If you follow the economic news you will probably have heard the word inflation, used many times; it has also become part of our everyday vocabulary. Despite the fact that most of us will be familiar with the word, we may be a bit unclear about exactly what this is or what causes it to happen. This is a topic that is much debated and of great concern to economists, politicians, business owners, investors, and others. It is something that may be of concern to everyone as inflation can impact us all in one way or another.
What is Inflation?
In its basic terms inflation refers to the situation when prices rise thus creating a condition whereby the purchasing power of those in a society falls.

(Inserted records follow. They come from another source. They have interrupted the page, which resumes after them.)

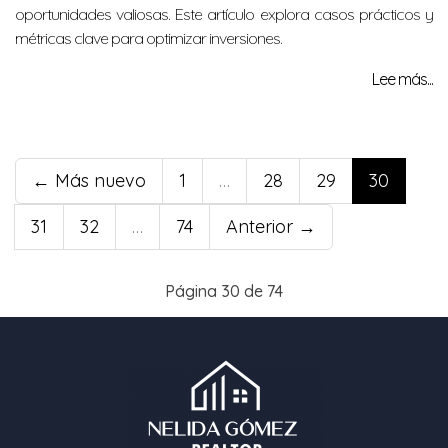
oportunidades valiosas. Este artículo explora casos prácticos y
métricas clave para optimizar inversiones.
Lee más...
← Más nuevo
1
…
28
29
30
31
32
…
74
Anterior →
Página 30 de 74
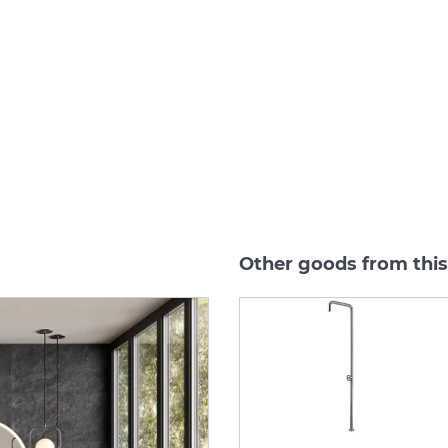
Other goods from thi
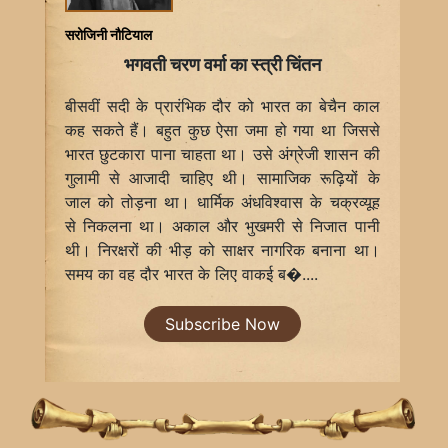
सरोजिनी नौटियाल
भगवती चरण वर्मा का स्त्री चिंतन
बीसवीं सदी के प्रारंभिक दौर को भारत का बेचैन काल
कह सकते हैं। बहुत कुछ ऐसा जमा हो गया था जिससे
भारत छुटकारा पाना चाहता था। उसे अंग्रेजी शासन की
गुलामी से आजादी चाहिए थी। सामाजिक रूढ़ियों के
जाल को तोड़ना था। धार्मिक अंधविश्वास के चक्रव्यूह
से निकलना था। अकाल और भुखमरी से निजात पानी
थी। निरक्षरों की भीड़ को साक्षर नागरिक बनाना था।
समय का वह दौर भारत के लिए वाकई ब�....
Subscribe Now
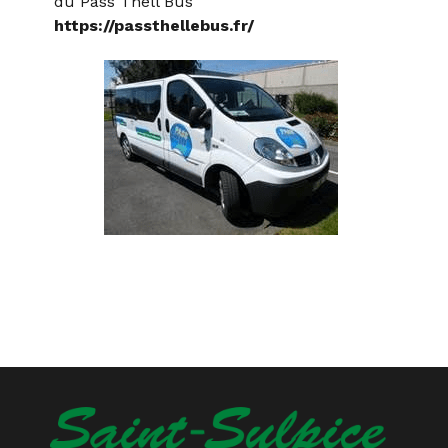
du Pass Thell Bus
https://passthellebus.fr/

If you are earning an x amount every month you will be able to buy a certain number of products, but if the prices of these products goes up you will be able to buy less out of your earnings. Economists will have pre-determined numbers in mind for the overall price of products and if there is an increase beyond these percentages the situation will be described as inflation.

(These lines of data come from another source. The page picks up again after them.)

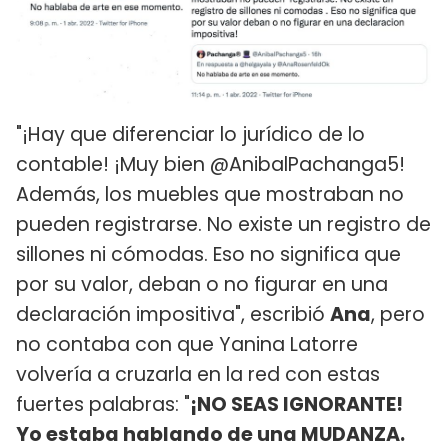
"¡Hay que diferenciar lo jurídico de lo
contable! ¡Muy bien @AnibalPachanga5!
Además, los muebles que mostraban no
pueden registrarse. No existe un registro de
sillones ni cómodas. Eso no significa que
por su valor, deban o no figurar en una
declaración impositiva", escribió
Ana
, pero
no contaba con que Yanina Latorre
volvería a cruzarla en la red con estas
fuertes palabras: "
¡NO SEAS IGNORANTE!
Yo estaba hablando de una MUDANZA.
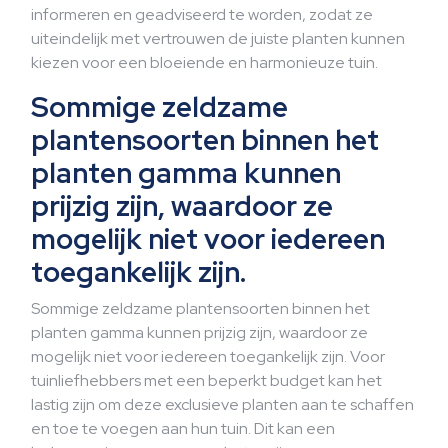
informeren en geadviseerd te worden, zodat ze
uiteindelijk met vertrouwen de juiste planten kunnen
kiezen voor een bloeiende en harmonieuze tuin.
Sommige zeldzame
plantensoorten binnen het
planten gamma kunnen
prijzig zijn, waardoor ze
mogelijk niet voor iedereen
toegankelijk zijn.
Sommige zeldzame plantensoorten binnen het
planten gamma kunnen prijzig zijn, waardoor ze
mogelijk niet voor iedereen toegankelijk zijn. Voor
tuinliefhebbers met een beperkt budget kan het
lastig zijn om deze exclusieve planten aan te schaffen
en toe te voegen aan hun tuin. Dit kan een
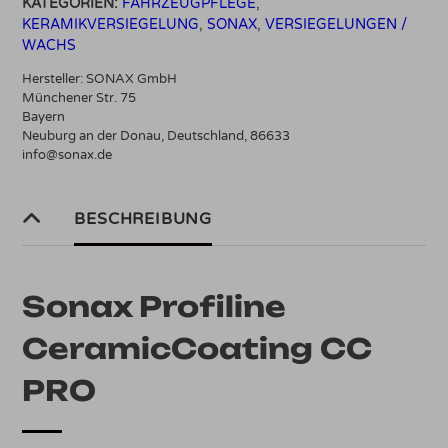
KATEGORIEN:
FAHRZEUGPFLEGE
,
50ml
KERAMIKVERSIEGELUNG
,
SONAX
,
VERSIEGELUNGEN /
Menge
WACHS
Hersteller:
SONAX GmbH
Münchener Str. 75
Bayern
Neuburg an der Donau, Deutschland, 86633
info@sonax.de
BESCHREIBUNG
Sonax Profiline
CeramicCoating CC
PRO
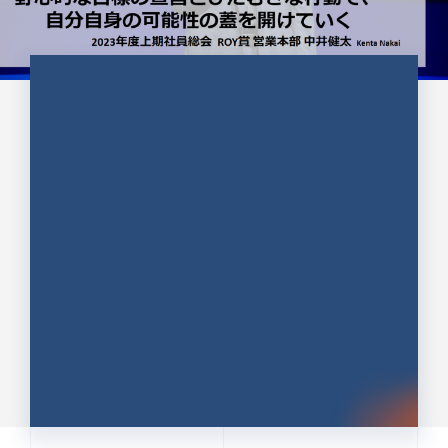
CULTURE 37
野心的な目標の宣言とひたむきな
行動で、自分自身の可能性の蓋を
開けていく ｜2023年度上期社...
中井 健太（なかい けんた）（PR TIMES 第二営業本
部副部長）
DATE:2024.01.17
セールス
新卒 総合職
社員インタビュー
PR TIMES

Inflation is usually viewed negatively and there can be a sense of panic when it gets out of hand. Governments around the world are always taking measures to control inflation. If inflation is allowed to take hold it can mean that wages need to rise, and this will further increase the price of products. Inflation will mean that a country’s exports become less competitive abroad as they are now worth less than they used to be. Uncontrolled inflation makes it hard for everyone to plan for the future, and there may be a sense of doom.
What Causes Inflation?
There have been a number of different factors which have been blamed for causing inflation including:
- Demand pull is a situation where inflation has been caused due to the government producing too much money. The government may be trying to stimulate the economy by injecting a lot of money; perhaps by increasing their spending on social services. This sudden extra money then causes the prices of things to rise to keep up with the increase.

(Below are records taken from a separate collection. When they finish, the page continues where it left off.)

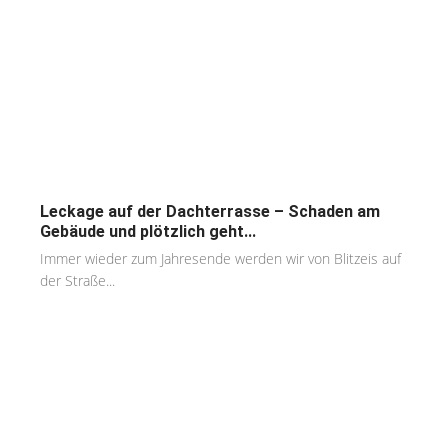
Leckage auf der Dachterrasse – Schaden am
Gebäude und plötzlich geht...
Immer wieder zum Jahresende werden wir von Blitzeis auf
der Straße...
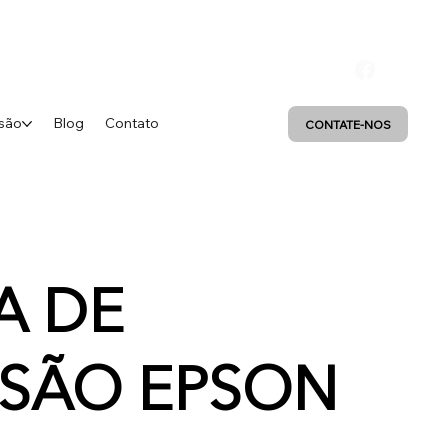
são
Blog
Contato
CONTATE-NOS
A DE
SSÃO EPSON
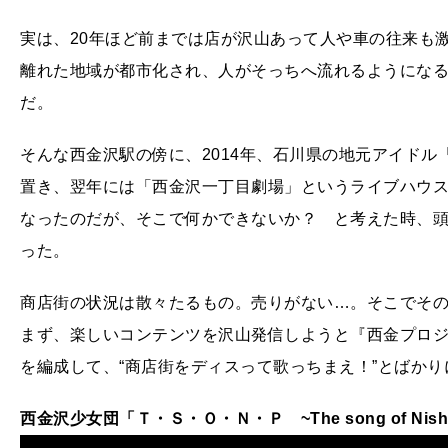
実は、20年ほど前までは店が沢山あって人や車の往来も
離れた地域が都市化され、人がそっちへ流れるようにな
だ。
そんな西金沢駅の傍に、2014年、石川県の地元アイド
置き、翌年には「西金沢一丁目劇場」というライブハウ
なったのだが、そこで何かできないか？ と考えた時、
った。
商店街の状況は散々たるもの。売りがない…。そこでそ
まず、楽しいコンテンツを沢山発信しようと『西金プロ
を編成して、“商店街をディスって歌っちまえ！”とばか
西金沢少女団「Ｔ・Ｓ・Ｏ・Ｎ・Ｐ ~The song of Nishika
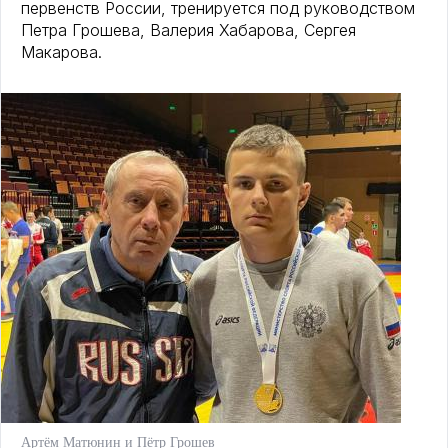
первенств России, тренируется под руководством
Петра Грошева, Валерия Хабарова, Сергея
Макарова.
Артём Матюнин и Пётр Грошев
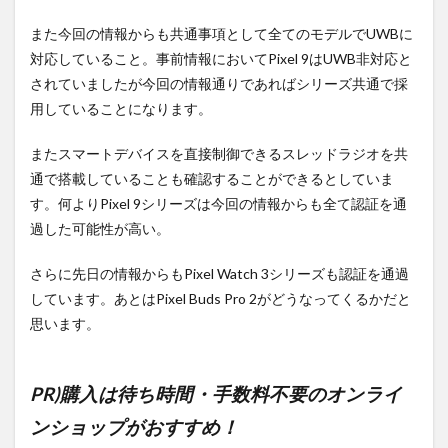
また今回の情報からも共通事項として全てのモデルでUWBに
対応していること。事前情報においてPixel 9はUWB非対応と
されていましたが今回の情報通りであればシリーズ共通で採
用していることになります。
またスマートデバイスを直接制御できるスレッドラジオを共
通で搭載していることも確認することができるとしていま
す。何よりPixel 9シリーズは今回の情報からも全て認証を通
過した可能性が高い。
さらに先日の情報からもPixel Watch 3シリーズも認証を通過
しています。あとはPixel Buds Pro 2がどうなってくるかだと
思います。
PR)購入は待ち時間・手数料不要のオンライ
ンショップがおすすめ！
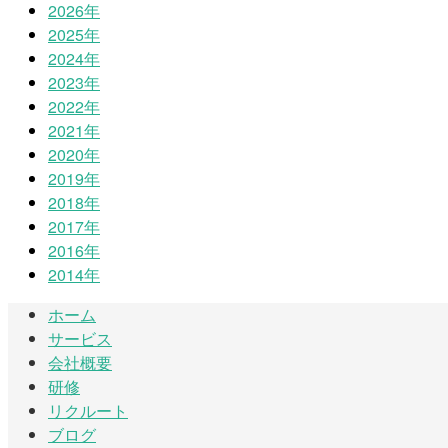
2026年
2025年
2024年
2023年
2022年
2021年
2020年
2019年
2018年
2017年
2016年
2014年
ホーム
サービス
会社概要
研修
リクルート
ブログ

- An increase in the cost of production will also lead to inflation. If it costs more to buy materials or workers demand higher wages this can lead to the final cost of products increasing in order to make up the loss. This means that while workers might benefit from higher wages they will later lose out because they are paying more as customers.
- If a government raises taxes too high this may also lead to inflation as the business owners attempt to pass on the increase to their customers.
- If the country has a lot of debt then this could also lead to a situation of inflation as it can lead to a situation where public services need to increase in price.
- An unfavorable foreign exchange rate can also lead to a situation where inflation takes hold.